For functions $f(x)$ that can be plotted in the plane, determining if $f(x)$ is one-to-one is easy: $f(x)$ is one-to-one only if every horizontal line in the plane intersects $f(x)$ at most once. Notice every horizontal line intersects $f(x)=x$ at only one place. But for $f(x)=x^2$, every horizontal line $y=c$, with $c<0$, do not intersect $f(x)=x^2$. But that's not a problem. The line $y=0$ intersects $f(x)=x^2$ once but every horizontal line $y=c>0$ intersects the parabola twice. Therefore, $f(x)=x^2$ is not injective.

But why would we need a $u$-substitution to be one-to-one over the interval which we are integrating? The major problem is that we should be able to return to our original integral. I particularly like the example given here in this question.

Moreover, that question makes it clear what problems can arise when the substitution is not injective. I will not iterate their fine arguments. As one of the answers mentions in the comments, in some cases it doesn't matter if the substitution is injective or not. In fact, it can be hard to come up with examples when it does. Even in your problem, $$\int_{-\infty}^\infty xe^{-x^2}\;dx=0$$ and with the substitution $y=x^2$, we have $$\int_\infty^\infty \cdots \;dy=0$$ without even needing to know what $\cdots$ means.

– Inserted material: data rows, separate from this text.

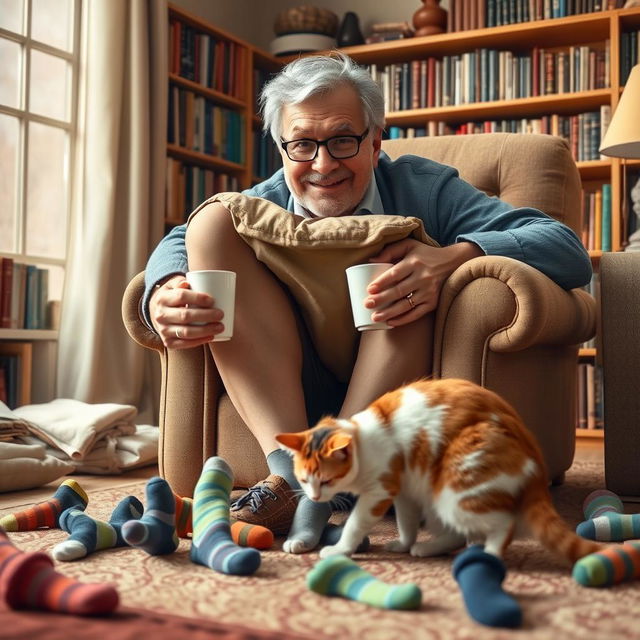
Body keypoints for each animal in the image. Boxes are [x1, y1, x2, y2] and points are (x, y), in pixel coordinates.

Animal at [276, 378, 604, 564]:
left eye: (327, 480)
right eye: (304, 480)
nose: (314, 498)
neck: (362, 441)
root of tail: (530, 444)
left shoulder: (378, 494)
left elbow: (355, 525)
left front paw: (340, 550)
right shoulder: (404, 493)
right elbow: (406, 524)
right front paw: (403, 544)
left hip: (454, 492)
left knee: (504, 523)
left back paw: (491, 554)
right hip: (434, 495)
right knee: (459, 534)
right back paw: (426, 548)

Of course, the substations need also be continuous but for a different reason (to map the integration region 'the way we want'). These things won't often come into play in the introductory Calculus course beyond that you should know that these things should be checked for.

The biggest take away point, is that the $(-\infty,\infty)$ interval maps to $(\infty,\infty)$ in the substitution shows that this method for integrating your function is probably a bad method and that something else has been missed. Indeed, here the simple solution of seeing the integral as an odd function is probably the best way of doing this and was also probably the take away point.

• Can you have a explanation about what a one-to-one substitution over the region is? Thanks. – Shawn Xie Feb 7 '14 at 5:29
• @CookSchelling Of course, I shall add this as an edit. – mathematics2x2life Feb 7 '14 at 6:13

The change of variables $y=x^2$ makes sense only for $x\ge 0$ or only for $x\le 0$.

Basically $xe^{-x^2}$ is an odd function, i.e., $f(-x)=-f(x)$ , and thus its integral is equal to zero.